Бурундук | страница 14
Уля вызывающе поглядела на деда, на папу, на Леру. И на весь лес звонко и весело разнеслось:
А папа — слушал или не слушал, — вдруг лицо его вздрогнуло, точно от острой боли, и он крепче прижал дочек к себе, будто и вправду боялся, что их унесёт от него нежданным вихрем…
IV
— Лера, ты спишь?
— Нет, — не сразу ответила старшая. — Глаза закрыла, а никак не усну.
— И я… — вздохнула младшая. — Три раза глаза закрывала. Никак. Это всё из-за Кузи, да? Закрою глаза, а он прямо на меня: прыг-скок. И ты из-за него?
Сёстры лежали рядом на широких, от стены до стены нарах. В другом конце, ближе к двери, лицом к ним — папа. А дерюга от края до края нар — толстая, не шибко мягкая и пахнущая соломой, травой, землёй, хлебом, звериной шерстью, хвоей, листьями — тайгой. Зато покрыты стёганым одеялом из дому, тёплым, ватным, и от одеяла — домашность, будто они на своих кроватках в спаленке рядом с кухней, а напротив — уголок с игрушками, а ещё — словно ночной шум города в раскрытое окно. Но это всё только кажется… Что же ты, Лерка, молчишь?
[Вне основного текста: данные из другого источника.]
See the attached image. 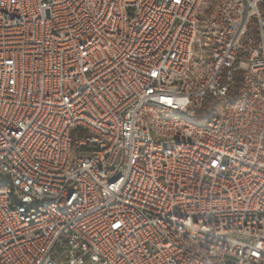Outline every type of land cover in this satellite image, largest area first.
I'll list each match as a JSON object with an SVG mask.
<instances>
[{
	"label": "built area",
	"instance_id": "built-area-1",
	"mask_svg": "<svg viewBox=\"0 0 264 264\" xmlns=\"http://www.w3.org/2000/svg\"><path fill=\"white\" fill-rule=\"evenodd\" d=\"M0 264H264V0H0Z\"/></svg>",
	"mask_w": 264,
	"mask_h": 264
}]
</instances>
Придвинулась к Уле близко-близко, щекой к щеке, а молчит…
— Я знаю, почему ты не спишь, — говорит младшая. — Ты всё про маму. Ты всё о ней. И днём о ней. Я знаю.
— А ты… помнишь, какая она? — спрашивает Лера и прерывисто вздыхает. — Помнишь?
— Я руки помню. И голос, — отвечает Уля. — А какая из себя, не могу вспомнить, только когда на карточку погляжу. А ты?
— Ты похожая, — говорит старшая. — Я совсем не похожая на маму. А ты копия.
И тёплые, живые капельки жгучими букашками сбегают с одной щеки на другую…
…Уля сидит на доске-скамейке у задней стенки сайбы, почему-то одна, без Леры. Кругом тихо, зелёная чаща будто надвинулась, густая, угрюмая, нависла сплошной стеной. И в двух шагах от сайбы, прямо перед Улиными глазами, фокусничает рыжий полосатый зверок: подпрыгивает выше дерновой крыши, кувыркается в воздухе, ходит колесом и строит Уле нахальные рожи, словно подразнивая, насмешничая. Ах ты, воришка эдакий! А Кузя всё ближе, всё ближе, выделывая свои трюки, всё ближе к скамейке, и вдруг, бешено прокрутившись юлой, присвистнув, кидается Уле в ноги! Бурундук лязгнул зубами — похоже на ножницы, как они звякают, когда кукле платьице кроишь, — лязгнул и хвать Улю за ноги. Раз! — и нету на правой ноге ичига, мигом стянул, стянул ичиг с красным нарядным голенищем, с бурятским чёрным узором на носочке и по подъёму, — замечательные у неё ичиги, самые любимые обутки! — схватил в зубы, как тот обабок, и кинулся к вороху валежника… А Уля-то не дура, Уля начеку, она тем, городским Кузей, неучёная: извернулась — и хвать воришку за длинный хвост. Ага, попался, Кузя, это тебе, Кузя, не в прятки хитрить, отдавай-ка мой ичиг, а то хвост оборву!